The Business Case for Better Software Practices

I once had a meeting with Rick LaPlante (General Manager, Visual Studio Team System) in which he talked about how the cost of software development today is not in line with the expected return on investment. This morning, I attended a breakfast seminar presented by Steve McConnell on The Business Case for Better Software Practices. I previously read the chapter with a similar title in his book, Professional Software Development (which is the Second Edition of After the Gold Rush). McConnell states that improved software practices do not offer what many organizations consider a compelling ROI (15 - 20%). Instead, investments in "...improved software practices provide returns ranging from 300 percent to 1,900 percent and average about 500 percent." The key to improving the ROI for software development is to improve software practices. McConnell cited several examples of organizations that are realizing such increases in ROI by employing better software practices.

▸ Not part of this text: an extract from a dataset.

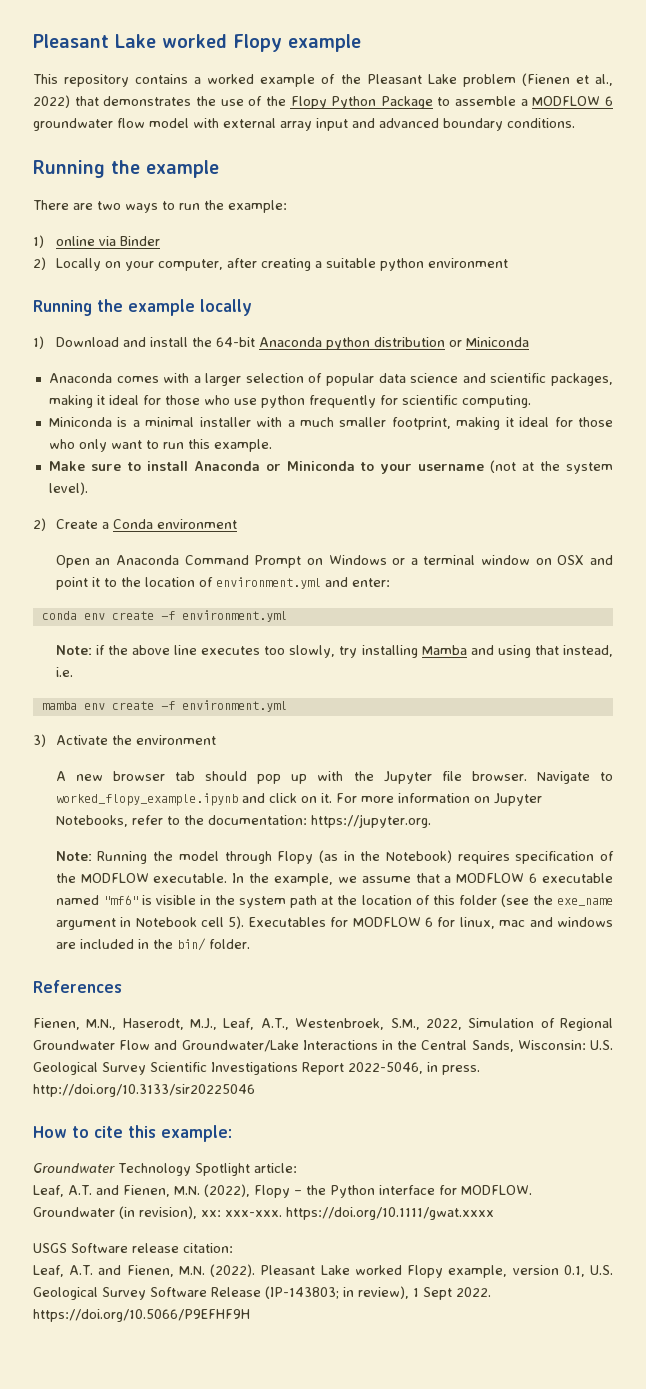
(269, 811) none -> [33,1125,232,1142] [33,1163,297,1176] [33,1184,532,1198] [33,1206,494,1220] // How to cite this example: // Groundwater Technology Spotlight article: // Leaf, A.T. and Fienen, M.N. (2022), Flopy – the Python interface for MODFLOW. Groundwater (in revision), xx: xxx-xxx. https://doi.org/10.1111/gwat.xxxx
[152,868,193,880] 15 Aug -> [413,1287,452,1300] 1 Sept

In his presentation, McConnell provided five possibilities why he thinks more organizations aren't seeing such returns. I think I can encapsulate most of them by saying that most organizations focus on taking tactical (near-term) decisions at the expense of not taking strategic (long-term) ones. In today's presentation, McConnell pointed out that many of the factors that can increase ROI are not controlled at the project level. Instead, they're controlled at the organizational level. To bring about change at this level requires strategic undertakings that will not deliver immediate results within the scope of a few projects. In his book, McConnell cites a Software Engineering Institute (SEI) Process Maturity Profile from April 2003 that showed the median time it took 152 organizations to move from SW-CMM maturity level 1 to level 2 was 22 months, and 21 months for 176 organizations to move from level 2 to level 3.

For many years, Visual Studio has enabled a lot of organizations to adopt code-and-fix development, which some refer to as opportunistic development. Visual Studio provides developers with a tool that is optimized around coding and debugging. How often have you seen "quick" software projects run on just Visual Studio, Visual SourceSafe and e-mail? In McConnell's presentation, and in his book, he discusses the state of software practices. As he put it:

"Most people expect organizational effectiveness to be symmetrically distributed [see slide 6] , with an equal number of effective and ineffective software organizations. The actual distribution of software effectiveness is asymmetric. Most organizations form much closer to the worst practice that to the best."

In McConnell's seminar, he provided a list of ways that teams can get started (based on the SEI's SW-CMM Level 2 key process areas) [see slide 35]. The lists includes requirements, project planning, project tracking, quality assurance and configuration management. Visual Studio Team System will address organizational effectiveness by providing tools and guidance in each of these areas. By equipping the entire software development team (architects, developers, testers, project managers, stake-holders, etc.) with an integrated set of software development life-cycle tools, Team System can help them move towards systematic, continuous improvement. With this improvement in software practices, organizations should eventually realize the same high returns associated with what McConnell calls "The Last Great Frontier".